Of course, believers would counter this by citing how the bible reflects so much of known regional history whereas Tolkien’s works are clearly fictional. I respond by asking what would have happened if the writer of Game of Thrones had set his adventure against a real, known historical backdrop – would we now believe in the existence of dragons and magical princesses? They also try the “truth of prophecy” card – well, that one has been decisively put on the throw-away pile on this forum.
So when you get into a discussion with a believer, always remember that his starting point is that God and scripture are true and accurate (and that starting point is based on hopes and wishes about the afterlife), whereas your position is one of scepticism. This means that he will tend to interpret scripture in ways that are fanciful rather than realistic and probable. What became of Jesus’ body in the tomb is a classic case – where a sceptic quite reasonably suggests that it may have been removed by the Roman government to prevent the tomb becoming a shrine, the believer claims that the dead man came alive again, single-handedly moved a heavy rock that barred his way and walked out, without the appointed guards even noticing him.
This example shows up the difference between two key schools of exegesis, namely “lower criticism” and “higher criticism”. The former is based around purely textual analysis where more emphasis is placed on what is written in the book than on the events and history of the time in which it was written and which it describes, on the basis that scripture is first accepted as true before it is analyzed; it’s often called “textual criticism”, and it allows the apologist to follow flights of fancy unfettered by the restrictions of reality. The latter considers the text against the historical backdrop, and is often called “historical criticism” in which scriptural text is first analysed before being proclaimed as true; one of the characteristics of historical criticism is that it is far more inclined to regard supernatural or unrecorded events as metaphorical or literary instruments. An example would be the claim in the gospels that when Jesus died Jerusalem was rocked by an earthquake and thousands of saints rose from their graves – there are no such records of these events, and both would have been extremely noteworthy, not least because the numbers believed to have been resurrected would have swelled the population of Jerusalem to several times its peak season numbers; where these “new” people would have lodged and eaten is a mystery not addressed by the gospel writers, they could not have moved back into the houses they’d previously owned or taken the jobs they’d held before death – think of the legal disputes over land and property! The economic impact of their unexpected presence would have been noticed in the markets and by the money changers.

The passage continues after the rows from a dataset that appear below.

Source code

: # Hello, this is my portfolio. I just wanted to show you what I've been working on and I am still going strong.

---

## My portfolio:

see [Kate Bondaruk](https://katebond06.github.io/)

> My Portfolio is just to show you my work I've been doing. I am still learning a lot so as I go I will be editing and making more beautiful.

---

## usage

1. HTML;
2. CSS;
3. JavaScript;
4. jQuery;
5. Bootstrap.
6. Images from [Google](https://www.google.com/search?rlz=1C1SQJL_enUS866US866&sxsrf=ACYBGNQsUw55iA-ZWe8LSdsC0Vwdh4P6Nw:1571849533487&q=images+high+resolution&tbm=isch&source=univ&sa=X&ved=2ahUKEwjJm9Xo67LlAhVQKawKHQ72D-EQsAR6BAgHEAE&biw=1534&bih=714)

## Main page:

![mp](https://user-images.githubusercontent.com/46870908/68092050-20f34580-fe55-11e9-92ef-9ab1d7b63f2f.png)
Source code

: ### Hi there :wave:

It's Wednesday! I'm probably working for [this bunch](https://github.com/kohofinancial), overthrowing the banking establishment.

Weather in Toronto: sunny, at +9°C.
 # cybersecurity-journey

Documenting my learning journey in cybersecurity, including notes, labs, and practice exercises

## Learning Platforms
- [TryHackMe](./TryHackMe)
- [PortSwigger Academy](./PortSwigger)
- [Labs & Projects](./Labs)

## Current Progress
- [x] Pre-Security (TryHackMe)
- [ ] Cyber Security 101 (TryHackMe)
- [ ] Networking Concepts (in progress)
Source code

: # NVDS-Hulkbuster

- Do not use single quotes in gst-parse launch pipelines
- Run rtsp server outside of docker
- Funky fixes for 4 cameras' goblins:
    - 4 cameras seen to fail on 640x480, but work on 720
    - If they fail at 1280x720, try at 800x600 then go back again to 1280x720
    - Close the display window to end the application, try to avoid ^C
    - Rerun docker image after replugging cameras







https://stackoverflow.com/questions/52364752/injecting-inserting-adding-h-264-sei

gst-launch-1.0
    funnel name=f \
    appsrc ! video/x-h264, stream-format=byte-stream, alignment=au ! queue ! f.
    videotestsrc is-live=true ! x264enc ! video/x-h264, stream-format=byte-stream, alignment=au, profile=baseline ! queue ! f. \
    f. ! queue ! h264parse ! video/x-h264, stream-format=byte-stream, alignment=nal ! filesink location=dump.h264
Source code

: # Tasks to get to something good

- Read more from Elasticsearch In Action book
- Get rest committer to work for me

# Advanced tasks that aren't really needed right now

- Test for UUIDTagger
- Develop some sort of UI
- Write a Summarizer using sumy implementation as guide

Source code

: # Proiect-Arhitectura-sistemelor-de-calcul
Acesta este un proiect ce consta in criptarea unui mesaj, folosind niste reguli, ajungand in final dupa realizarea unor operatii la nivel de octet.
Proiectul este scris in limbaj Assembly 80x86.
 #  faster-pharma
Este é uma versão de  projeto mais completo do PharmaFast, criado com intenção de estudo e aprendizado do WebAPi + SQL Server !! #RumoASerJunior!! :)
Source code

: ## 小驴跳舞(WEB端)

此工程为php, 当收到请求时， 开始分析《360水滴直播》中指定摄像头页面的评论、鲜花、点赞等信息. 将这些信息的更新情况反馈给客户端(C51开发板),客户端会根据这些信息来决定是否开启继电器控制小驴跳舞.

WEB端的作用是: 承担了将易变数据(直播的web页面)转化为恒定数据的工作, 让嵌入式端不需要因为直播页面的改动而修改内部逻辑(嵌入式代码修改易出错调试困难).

A literal interpretation of these references is clearly nonsense.
It should be no surprise that evangelical and fundamentalist christians do not “appreciate” higher criticism. The reason is that it leaves no room for magic, superstition or myth. It grounds biblical interpretation in reality in a way that prevents theological ideas getting too far-fetched. It acknowledges that such diverse collections of writings are not fully consistent with one another and prevents readers from imprinting their own wished-for notions of gods and demons into a literary bowl of tea leaves.